A short tripod sat center stage at Tempe Center for the Arts recently, facing a large projection screen at the back of the stage. Soon, a lone female dancer set her gaze on the object atop it – the camera that projected multiple image of her body, one behind the other, as she moved gracefully across the stage.
It was opening night for this year’s Breaking Ground, which struck just the right balance of technology with movement. Carley Conder, artistic director for contemporary dance company CONDER/dance, launched the annual dance and film festival in 2007. It’s presented an intriguing mix of contemporary dance choreography ever since.
This year, technology took center stage.
That first dance was Fragments, performed on Friday, January 23. It was choreographed by Andy Noble with Dionne Sparkman Noble, whose work is elegant and uncluttered. They’re co-artistic directors for NobleMotion Dance, which Houston Press just named that city’s best dance company.
Fragments comprises two duets exploring memory distortion. The first couples a woman with live projections of her own image; the second pairs the same dancer with a male partner who shares her gift for expressive vulnerability.
Saturday’s program included NobleMotion Dance's Drone, in which a drone hovers over the stage, its loud hum permeating the darkness that envelops the dancers. Their movements reflect the ways technology intrudes on privacy while modifying thinking, emotion, and behavior.
There’s nothing revolutionary about this approach, of course. Creatives have long explored the boundaries between humans and machines, which grow more tenuous as time goes by. But some artists are more successful than others, creating works that embrace technology in authentic ways rather than adding technology to the mix as a means of making their work more trendy. Recently, Dear Evan Hansen on Broadway has been a strong example of getting it right.
Here, the Houston-based choreographers imbue technology with human-like properties, prompting reflection on whether machines are capable of artistry in their own right. It’s a democratizing approach, which imagines humans and technology as co-creators rather than technology as a mere tool for intellectual colonization.
It’s not the first time technology has seeped into the Breaking Ground ethos. Back in 2016, Carley Conder collaborated with filmmaker Perry Allen on a piece called Map of Broken Glass, which explored the shifting, evolving nature of identity within digital culture. The dance included live footage from an iPhone operated by two dancers, who trained the device on themselves, fellow dancers, and the audience.
The following year, Breaking Ground included three excerpts of Me, My Quantified Self, and I. Jessica Rajko choreographed that piece, using movement, lasers, and a large-scale web knitted by community members to tackle the intersection of big data with individual lives and communities.
Although technology was the standout, it didn’t dominate this year’s lineup. Conder’s work often explores the intersection of identity and the digital ecosystem, but she made a significant shift for this year’s festival. Collaborating with dancers, Conder choreographed Feels Like Breaking Up, informed by rapid changes in her father's health that prompted her to consider "what it might feel like to lose access to those things that make us feel alive." Here, viewers witnessed Conder’s facility for moving between conceptual and visceral realms.

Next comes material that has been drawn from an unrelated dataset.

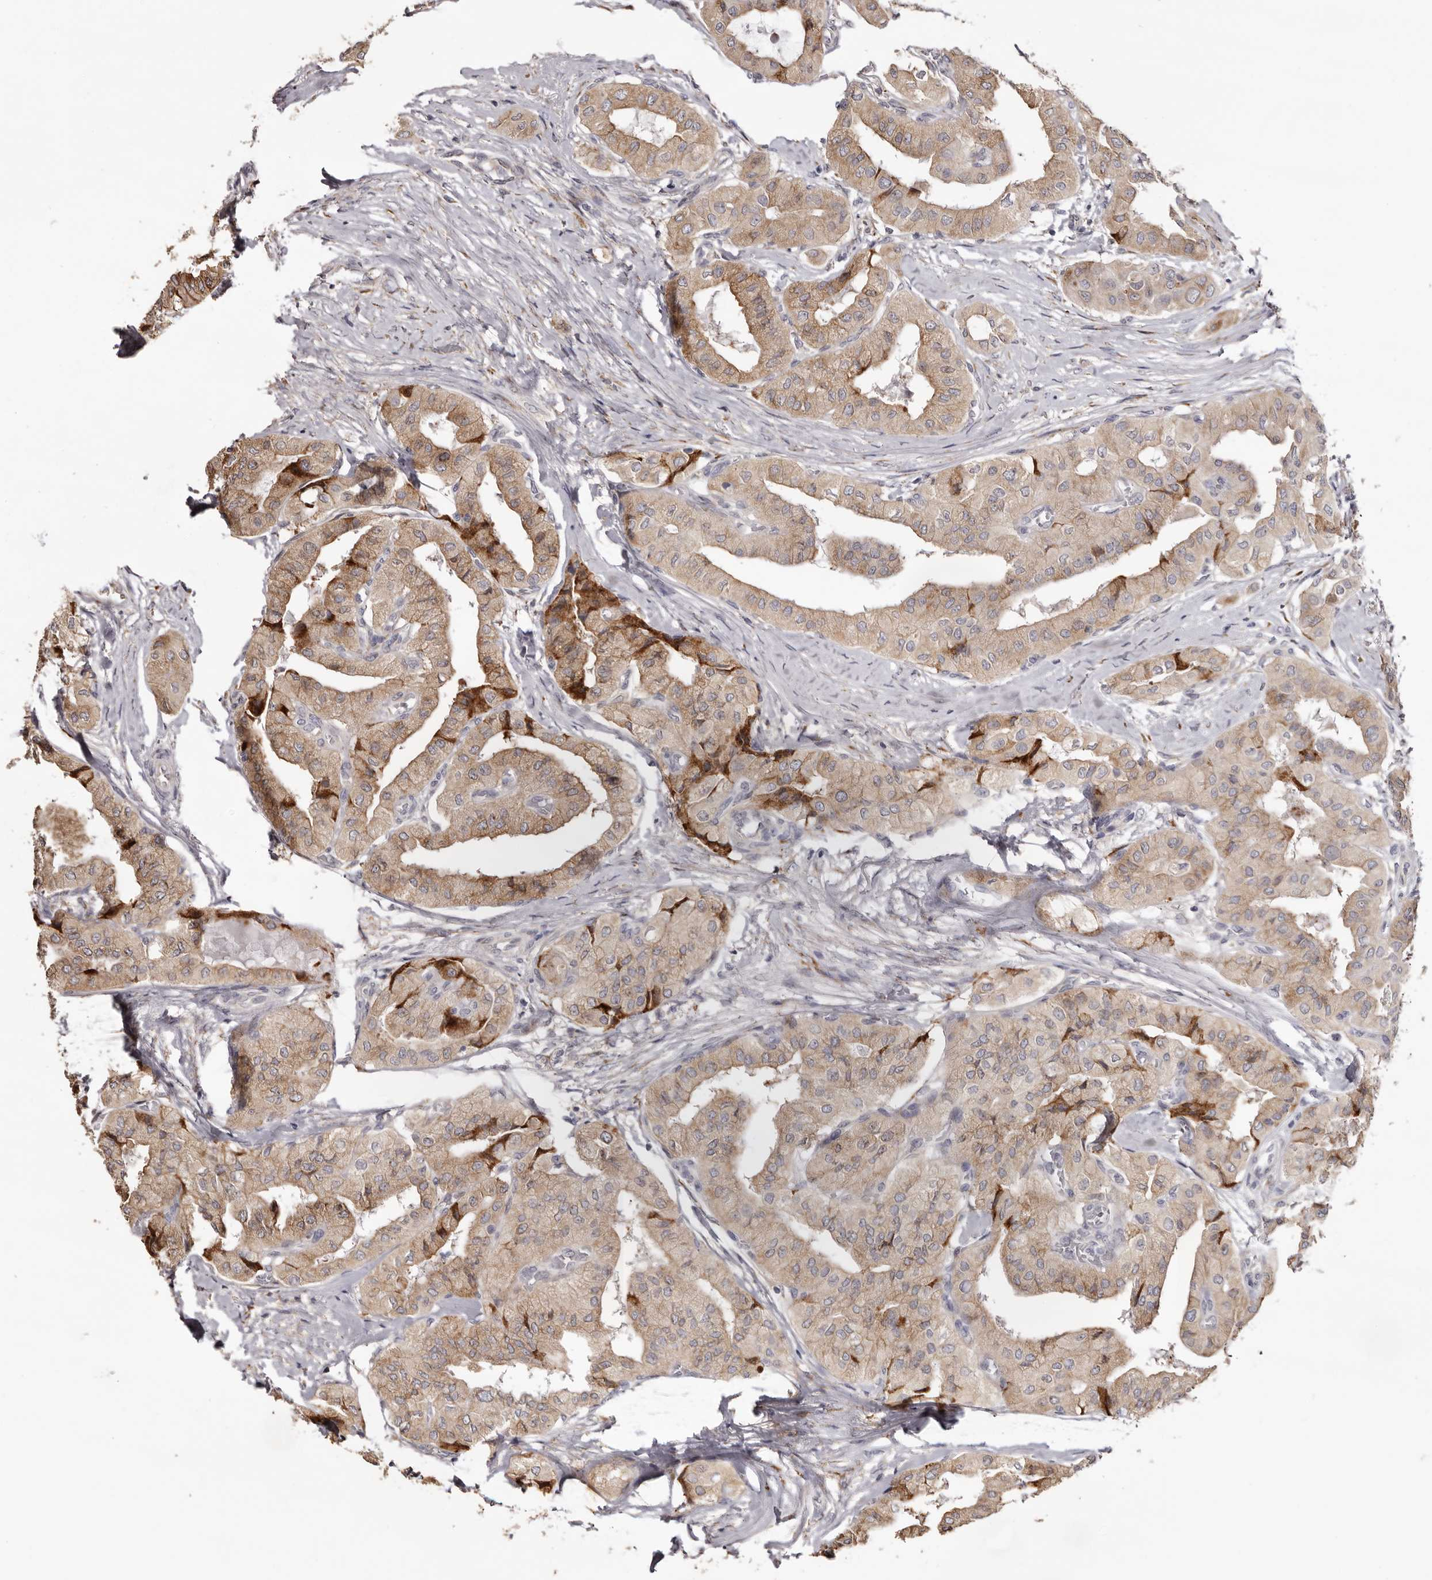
{"staining": {"intensity": "moderate", "quantity": ">75%", "location": "cytoplasmic/membranous"}, "tissue": "thyroid cancer", "cell_type": "Tumor cells", "image_type": "cancer", "snomed": [{"axis": "morphology", "description": "Papillary adenocarcinoma, NOS"}, {"axis": "topography", "description": "Thyroid gland"}], "caption": "Protein expression analysis of human thyroid papillary adenocarcinoma reveals moderate cytoplasmic/membranous positivity in about >75% of tumor cells. The staining was performed using DAB, with brown indicating positive protein expression. Nuclei are stained blue with hematoxylin.", "gene": "PIGX", "patient": {"sex": "female", "age": 59}}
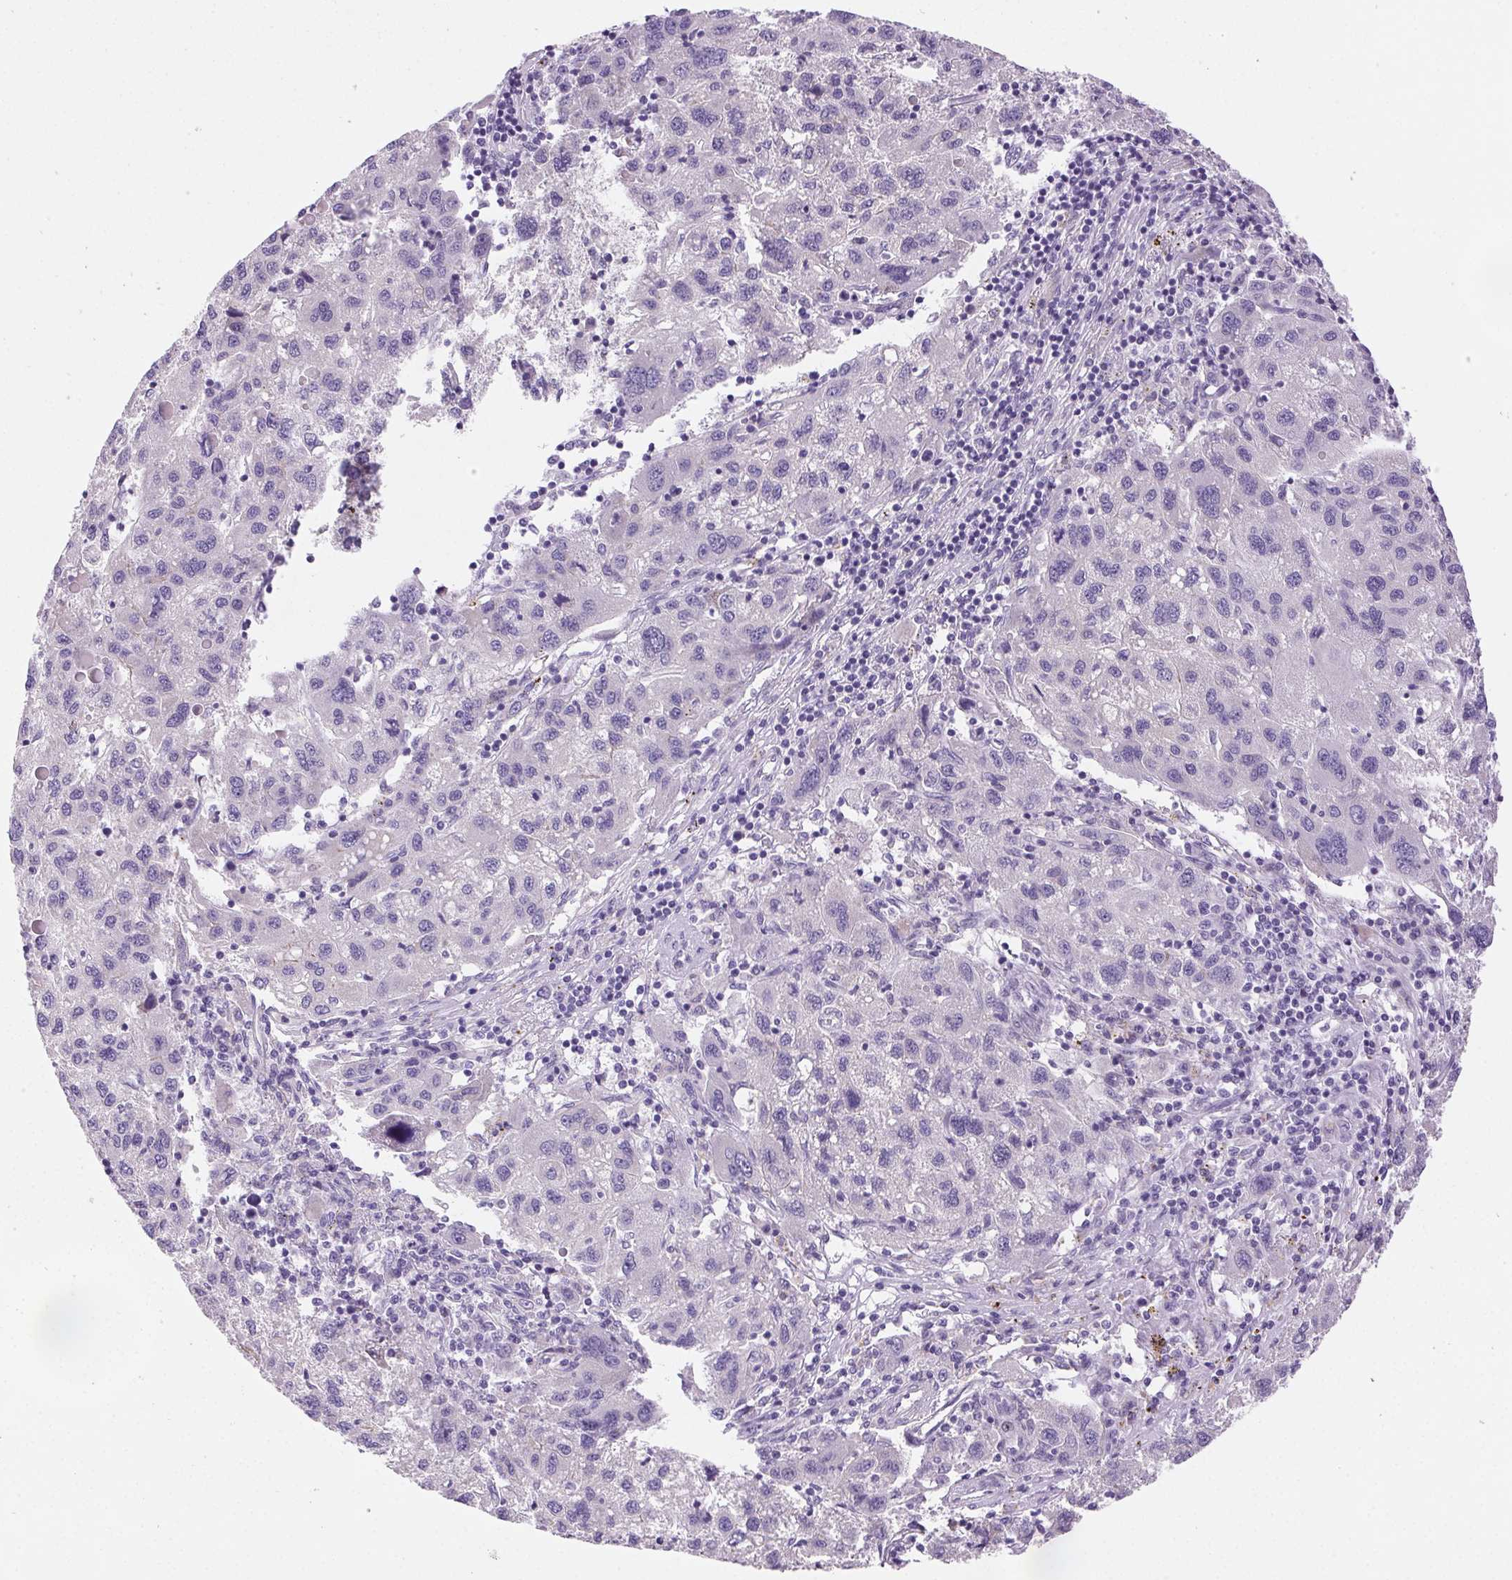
{"staining": {"intensity": "negative", "quantity": "none", "location": "none"}, "tissue": "liver cancer", "cell_type": "Tumor cells", "image_type": "cancer", "snomed": [{"axis": "morphology", "description": "Carcinoma, Hepatocellular, NOS"}, {"axis": "topography", "description": "Liver"}], "caption": "Tumor cells show no significant expression in hepatocellular carcinoma (liver).", "gene": "ARHGAP11B", "patient": {"sex": "female", "age": 77}}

Breaking Ground featured several additional premieres, including Eric Handman’s Weight of Dust, Kalin Green’s Ken, Hawkinsdance’s Crystal Cave, and a piece by Mac Allen titled i don't want to keep opening and closing doors. i'm tired of losing things. The festival also included a pair of dance films. Dancers infuse public spaces with movement in Autumn Eckman’s film called Mother of All Time, which lays bare the symbiosis between contemporary dance and its cultural context. In Suzanne Beahrs’ Parting Light, a dancer moves alone through an isolated desert landscape.
Tiny Dances returned this year, co-curated by Conder and Nicole Olson. They’re short works by Arizona choreographers, performed atop 4-by-4-foot stages. Callista Mincks, Gina Ricker, and Caitlin Wichlacz delivered particularly strong pieces.
But this year’s standout was First Flight, which was choreographed by Bridgette Borzillo, and danced by Alexander Patrick and Keanna Agustin. Together, they delivered beautiful lines and compelling movement, plus strong and graceful partnering. Here, technology wouldn’t have added much to the impact.
Even so, questions of technology will likely persist far into the future. Phoenix audiences are fortunate to have Conder, and other choreographers, who take seriously the task of exploring what pervasive technology means for individuals and communities — both now and moving forward.